De cette fémi­ni­té reven­di­quée elle ne fait ni séduc­tion ni conquête. Très loin de là… Les chan­sons de Buri­dane s‘en vont creu­ser leur sillon dans la pro­fon­deur du cœur qui s’affole, ques­tionne sans cesse sur l’éphémère, « Tout glisse et tout s’en va », l’inconstance, l’indifférence, qui par­fois nous tombe des­sus sans qu’on ait su s’en pro­té­ger « Qui de nous deux lais­se­ra l’autre sur le bord du che­min ? » : Elle s’avoue « faite de pré­ci­pices, de vides qui ne se rem­plissent pas »… Et tou­jours cette sen­sa­tion d’être prise entre ombre et lumière, « entre bas-fond et arc-en-ciel ». Elle appelle les femmes, ses sœurs bles­sées, vio­len­tées à la parole dévoi­lée : « Dis-leur, dis-leur tout ce que tu as sur le cœur ». On aime cette ardente déter­mi­na­tion à faire des chan­sons des pas­se­relles vers les autres pour pou­voir dire, comme elle le fait ce soir, gui­tare débran­chée, au plus près du public : « C’est beau…j’avance… »
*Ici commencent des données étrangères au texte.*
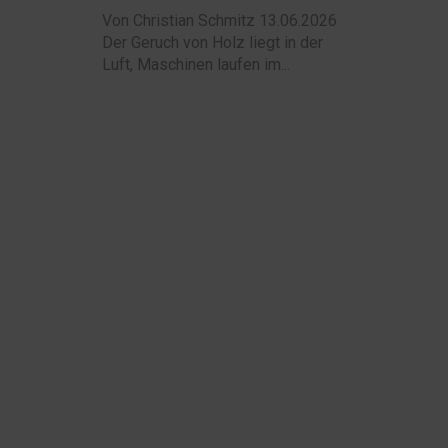
Von Christian Schmitz 13.06.2026
Der Geruch von Holz liegt in der
Luft, Maschinen laufen im...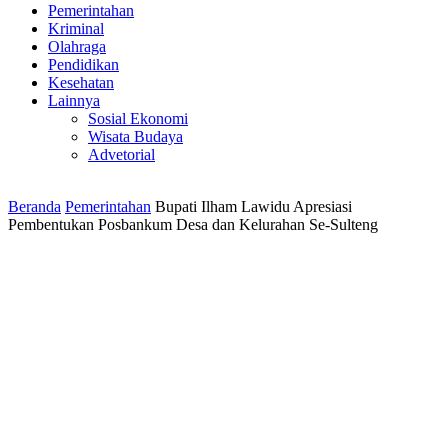
Pemerintahan
Kriminal
Olahraga
Pendidikan
Kesehatan
Lainnya
Sosial Ekonomi
Wisata Budaya
Advetorial
Beranda
Pemerintahan
Bupati Ilham Lawidu Apresiasi
Pembentukan Posbankum Desa dan Kelurahan Se-Sulteng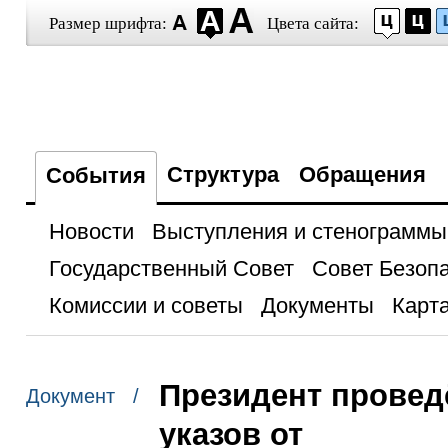
Размер шрифта:
Цвета сайта:
Структура
Обращения
События
Новости
Выступления и стенограммы
Государственный Совет
Совет Безоп
Комиссии и советы
Документы
Карта
Президент провед
Документ /
указов от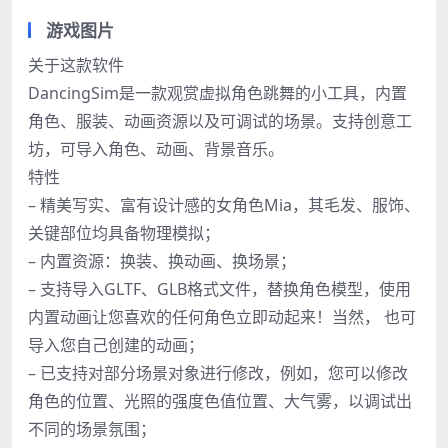
游戏图片
关于这款软件
DancingSim是一款观赏虚拟角色跳舞的小工具，内置
角色、服装、动画资源以及可调试的场景。支持创意工
坊，可导入角色、动画、背景音乐。
特性
– 精美写实、富有设计感的女角色Mia，其毛发、服饰、
关键部位均具备物理模拟；
– 内置资源：换装、换动画、换场景；
– 支持导入GLTF、GLB格式文件，替换角色模型，使用
内置动画让您喜欢的任何角色立即动起来！当然， 也可
导入您自己创建的动画；
– 已支持对部分场景对象进行修改，例如，您可以修改
角色的位置、光照的强度色值位置、大气雾，以调试出
不同的场景氛围；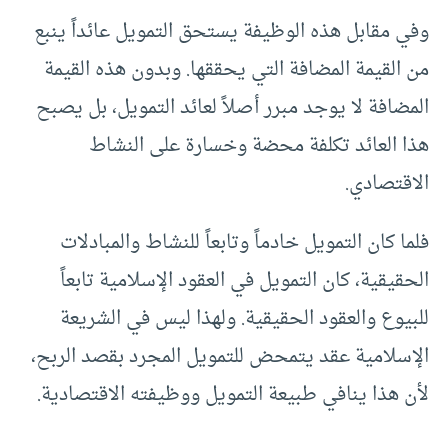
وفي مقابل هذه الوظيفة يستحق التمويل عائداً ينبع
من القيمة المضافة التي يحققها. وبدون هذه القيمة
المضافة لا يوجد مبرر أصلاً لعائد التمويل، بل يصبح
هذا العائد تكلفة محضة وخسارة على النشاط
الاقتصادي.
فلما كان التمويل خادماً وتابعاً للنشاط والمبادلات
الحقيقية، كان التمويل في العقود الإسلامية تابعاً
للبيوع والعقود الحقيقية. ولهذا ليس في الشريعة
الإسلامية عقد يتمحض للتمويل المجرد بقصد الربح،
لأن هذا ينافي طبيعة التمويل ووظيفته الاقتصادية.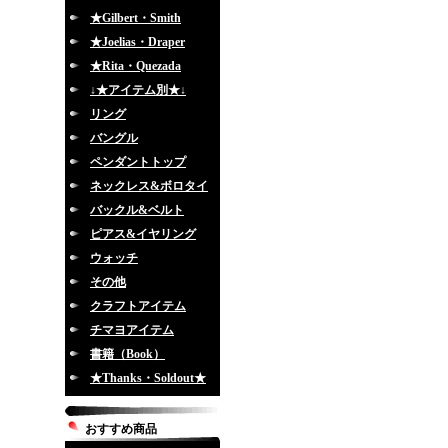
★Gilbert・Smith
★Joelias・Draper
★Rita・Quezada
↓★アイテム別★↓
リング
バングル
ペンダントトップ
ネックレス&ボロタイ
バックル&ベルト
ピアス&イヤリング
ウォッチ
その他
クラフトアイテム
チマヨアイテム
書籍（Book）
★Thanks・Soldout★
おすすめ商品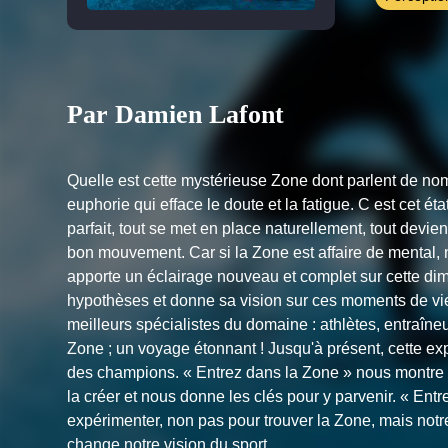
Par Damien Lafont
Quelle est cette mystérieuse Zone dont parlent de no
euphorie qui efface le doute et la fatigue. C est cet é
parfait, tout se met en place naturellement, tout devien
bon mouvement. Car si la Zone est affaire de mental, n
apporte un éclairage nouveau et complet sur cette dim
hypothèses et donne sa vision sur ces moments de v
meilleurs spécialistes du domaine : athlètes, entraîne
Zone ; un voyage étonnant ! Jusqu'à présent, cette ex
des champions. « Entrez dans la Zone » nous montre 
la créer et nous donne les clés pour y parvenir. « Entr
expérimenter, non pas pour trouver la Zone, mais notr
change notre vision du sport.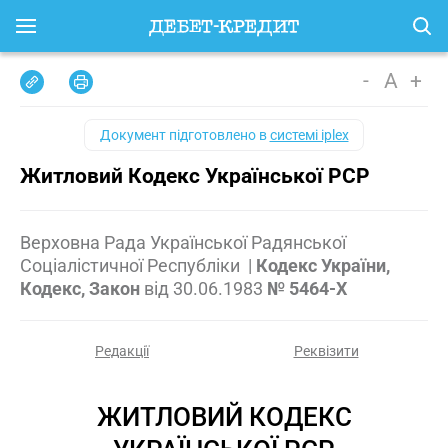
-
A
+
Документ підготовлено в
системі iplex
Житловий Кодекс Української РСР
Верховна Рада Української Радянської
Соціалістичної Республіки
|
Кодекс України,
Кодекс, Закон
від
30.06.1983
№ 5464-X
Редакції
Реквізити
ЖИТЛОВИЙ КОДЕКС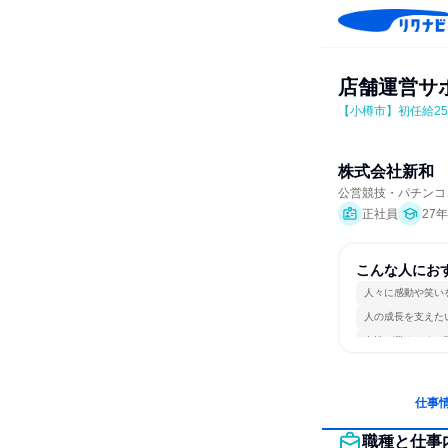
店舗運営サ
【小樽市】初任給2
株式会社新和
公営競技・パチンコ
正社員
27
こんな人にお
人々に感動や笑い
人の成長を支えた
女性が働きやすい
仕事
職種と仕事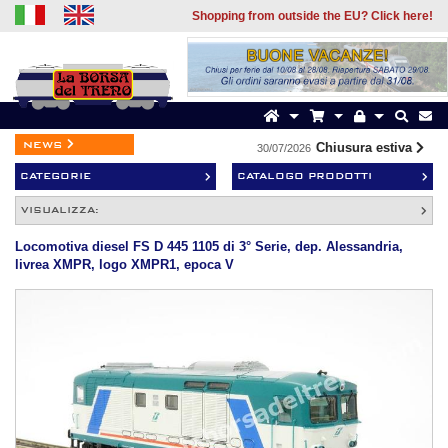
Shopping from outside the EU? Click here!
news
Chiusura estiva
30/07/2026
1
CATEGORIE
CATALOGO PRODOTTI
VISUALIZZA:
Locomotiva diesel FS D 445 1105 di 3° Serie, dep. Alessandria,
livrea XMPR, logo XMPR1, epoca V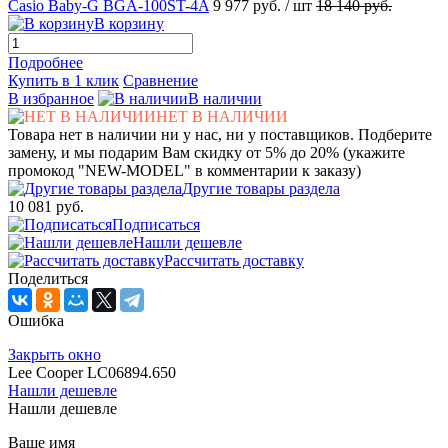
Casio Baby-G BGA-100ST-4A
9 977 руб.
/ шт
18 140 руб.
В корзину
Подробнее
Купить в 1 клик
Сравнение
В избранное
В наличии
НЕТ В НАЛИЧИИ
Товара нет в наличии ни у нас, ни у поставщиков. Подберите
замену, и мы подарим Вам скидку от 5% до 20% (укажите
промокод "NEW-MODEL" в комментарии к заказу)
Другие товары раздела
10 081 руб.
Подписаться
Нашли дешевле
Рассчитать доставку
Поделиться
Ошибка
Закрыть окно
Lee Cooper LC06894.650
Нашли дешевле
Нашли дешевле
Ваше имя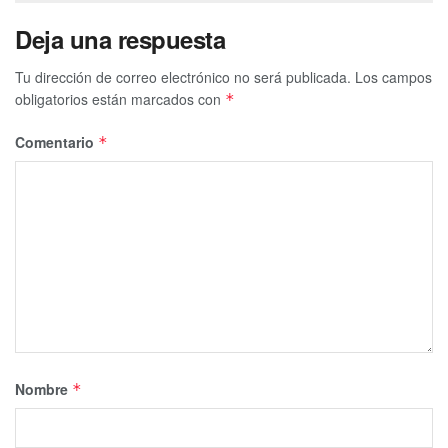
Deja una respuesta
Tu dirección de correo electrónico no será publicada.
Los campos
obligatorios están marcados con
*
Comentario
*
Nombre
*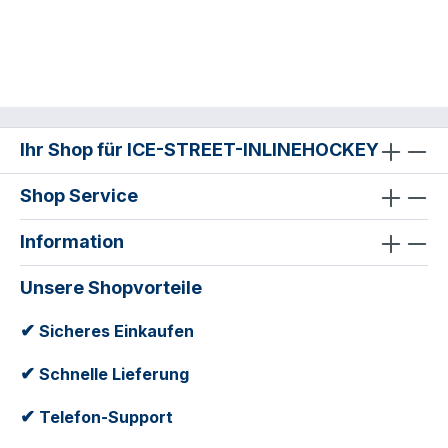
Ihr Shop für ICE-STREET-INLINEHOCKEY
Shop Service
Information
Unsere Shopvorteile
✔
Sicheres Einkaufen
✔
Schnelle Lieferung
✔
Telefon-Support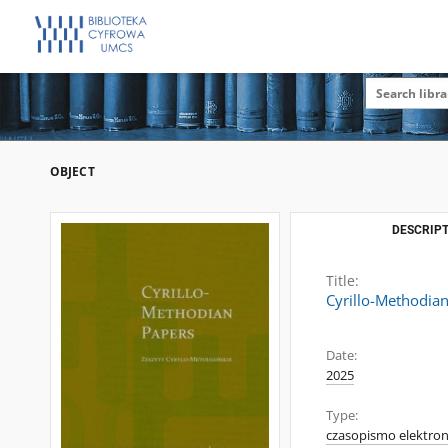
OBJECT
DESCRIPT
Title:
Cyrillo-Methodian
Date:
2025
Type:
czasopismo elektron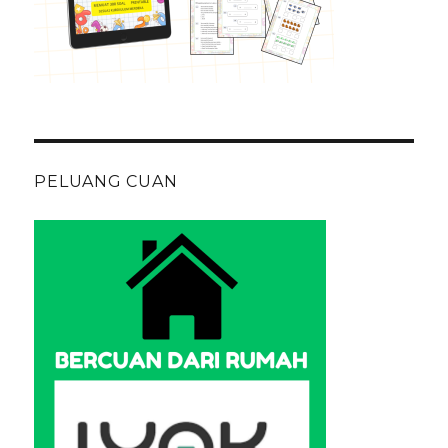
PELUANG CUAN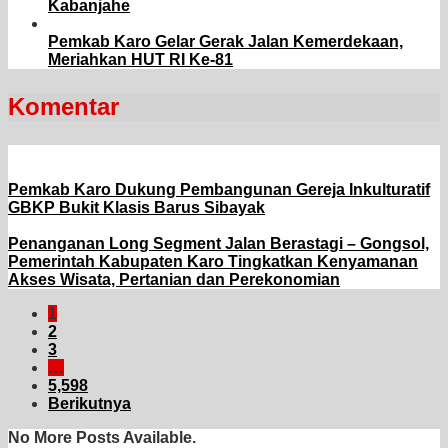
Kabanjahe
Pemkab Karo Gelar Gerak Jalan Kemerdekaan,
Meriahkan HUT RI Ke-81
Komentar
Pemkab Karo Dukung Pembangunan Gereja Inkulturatif
GBKP Bukit Klasis Barus Sibayak
Penanganan Long Segment Jalan Berastagi – Gongsol,
Pemerintah Kabupaten Karo Tingkatkan Kenyamanan
Akses Wisata, Pertanian dan Perekonomian
1
2
3
…
5,598
Berikutnya
No More Posts Available.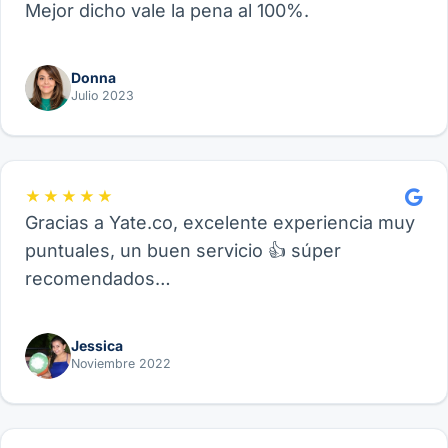
Mejor dicho vale la pena al 100%.
Donna
Julio 2023
★★★★★
Gracias a Yate.co, excelente experiencia muy
puntuales, un buen servicio 👍 súper
recomendados…
Jessica
Noviembre 2022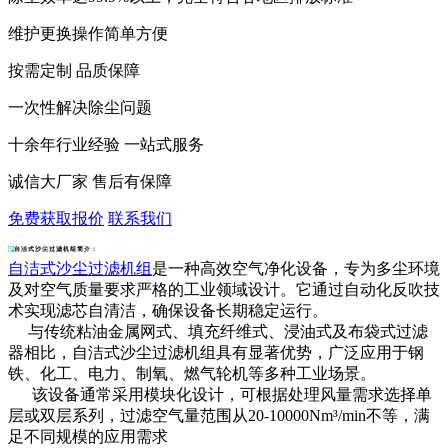
维护更换操作简单方便
按需定制 品质保障
一次性解决除尘问题
十余年行业经验 一站式服务
诚信大厂家 售后有保障
免费获取报价
联系我们
自洁式沙尘过滤机组简介：
自洁式沙尘过滤机组
是一种高效空气净化设备，专为多尘环境
及对空气质量要求严格的工业领域设计。它通过自动化反吹技
术实现滤芯自清洁，确保设备长期稳定运行。
与传统粘油金属网式、填充纤维式、浸油式及布袋式过滤
器相比，自洁式沙尘过滤机组具有显著优势，广泛应用于钢
铁、化工、电力、制氧、燃气轮机等多种工业场景。
该设备通常采用模块化设计，可根据处理风量需求选择单
层或双层系列，过滤空气量范围从20-10000Nm³/min不等，满
足不同规模的应用需求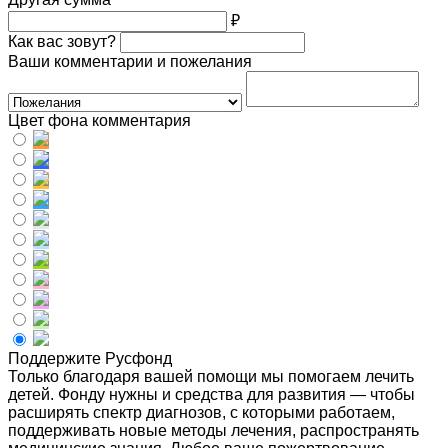
₽
Как вас зовут?
Ваши комментарии и пожелания
Цвет фона комментария
Поддержите Русфонд
Только благодаря вашей помощи мы помогаем лечить
детей. Фонду нужны и средства для развития — чтобы
расширять спектр диагнозов, с которыми работаем,
поддерживать новые методы лечения, распространять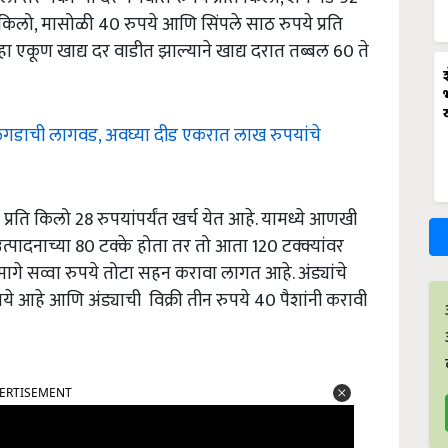
ति किलो, मासोळी 40 रुपये आणि सिंपले साठ रुपये प्रति
 एकूण खाद्य दर वाडीत झाल्याने खाद्य दरात तब्बल 60 ते
 कलिंगडाची लागवड, अवघ्या दीड एकरात लाख रुपयांचे
 प्रति किलो 28 रुपयांपर्यंत खर्च येत आहे. यामध्ये आणखी
्पादनाच्या 80 टक्के होता तर तो आता 120 टक्क्यांवर
ड्यामागे सव्वा रुपये तोटा सहन करावा लागत आहे. अंड्यांचे
ये आहे आणि अंड्याची विक्री तीन रुपये 40 पैशांनी करावी
ERTISEMENT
Buri­dane, sub­tile et pro­fonde entrée en matière pour accueillir ensuite Bat­lik et ses nou­velles chan­sons, le jour même de la sor­tie de son onzième album. Un solo ? Pas vrai­ment. Il est entou­ré de ses six gui­tares dont il joue alter­na­ti­ve­ment avec un brio stu­pé­fiant – on se croi­rait par­fois face à une véri­table for­ma­tion. Et puis, on ne sau­rait oublier son gros chien noir, Raoul qui s’en va pro­me­ner lon­gue­ment son flair par­mi les spec­ta­teurs avant de se cou­cher, tran­quille, en fond de scène. Sait-il Raoul qu’une chan­son lui fait dire ses états d’âme d’animal domes­tique, qu’il ins­pire à son maître une belle décla­ra­tion d’amour fidèle à l’entre deux, son huis clos amou­reux ? « Main­te­nant je suis chien /​fidèle et mort de faim /​un clebs pra­ti­quant /​et la rime et le chant ».Tout comme Buri­dane – Saluons l’harmonie de la pro­gram­ma­tion de l’association Bor­deaux Chan­son – Bat­lik peint devant nous ses pay­sages inté­rieurs, ces lieux qui sont autant d’interrogations d’homme d’aujourd’hui. Les titres sont ses voyages intimes, ses haltes : Ailleurs – Ici bas – Para­dis – Là où rien ne va – Sous la voûte…. On y voit poindre, même Au bord de l’abime de déli­cates appa­ri­tions « petite Mar­gue­rite quitte /​sa jolie robe blanche /​enfile son col rou­lé /​et dou­ce­ment se penche » … Mais la peur, la déso­la­tion règnent par­tout Ailleurs, même là où « « Dame nature /​a fait preuve d’indulgence … miel fruits et confitures…se trouvent en abon­dance » par­tout c’est le même constat : « la pro­por­tion d’en­ne­mis /​est la même qu’à Paris ». Le constat est dou­lou­reux : Au nom de ça au nom de toi /​au nom du mieux au nom de Dieu/​tous les para­dis sont construits /​sur des cadavres ou des adieux. Face à la bar­ba­rie que l’on croyait écar­tée à coup d’humanisme et de Lumières, que reste –t‑il ? Il reste à sau­ver les fleurs : « je ven­drai ma mai­son /​à celui qui n’y cou­pe­ra pas les fleurs /​et comme il ne vient pas /​j’at­tends ».